Despite significant advancements in medical science, cancer remains one of the most challenging diseases to diagnose and treat effectively. This challenge comes from a complex, multimodal molecular disease pathology that starts with genomic alterations that cascade to changes in cellular functions, in microenvironments, and in the interactions between cells, most of which are mediated by proteins and their functionally relevant post-translational modifications. A promising frontier in cancer research therefore lies within the field of mass spectrometry (MS)-based proteomics ( ).

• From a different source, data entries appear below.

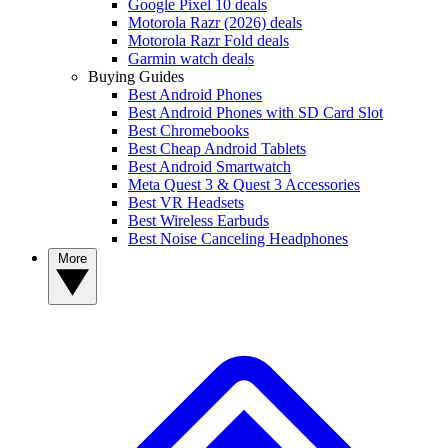
Google Pixel 10 deals
Motorola Razr (2026) deals
Motorola Razr Fold deals
Garmin watch deals
Buying Guides
Best Android Phones
Best Android Phones with SD Card Slot
Best Chromebooks
Best Cheap Android Tablets
Best Android Smartwatch
Meta Quest 3 & Quest 3 Accessories
Best VR Headsets
Best Wireless Earbuds
Best Noise Canceling Headphones
More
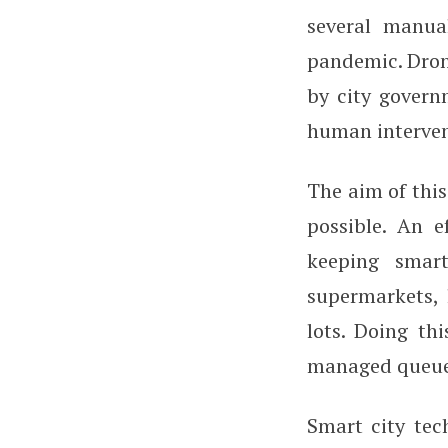
several manua
pandemic. Dron
by city govern
human intervent
The aim of this
possible. An e
keeping smar
supermarkets, 
lots. Doing thi
managed queue
Smart city tec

The technology enables the comprehensive study of biochemical processes from tissues down to single cells and even individual organelles in humans and model organisms. Recent innovations in proteomics techniques are enabling researchers to uncover new avenues for improving cancer diagnosis and treatment. Spatial biology offers insights into intricate tissue architectures, local cellular biochemistry, and intercellular interactions.
In single-cell next-generation sequencing, spatial resolution has been successfully used to investigate tumor microenvironments identifying phenotypically distinct and disease-relevant tumor types and immune states. Proteomics has matured to a point where over 10,000 proteins can be analyzed from bulk cellular material, and increased sensitivity and throughput has enabled researchers to resolve proteomics signatures across tissues and down to the single-cell level, and to e.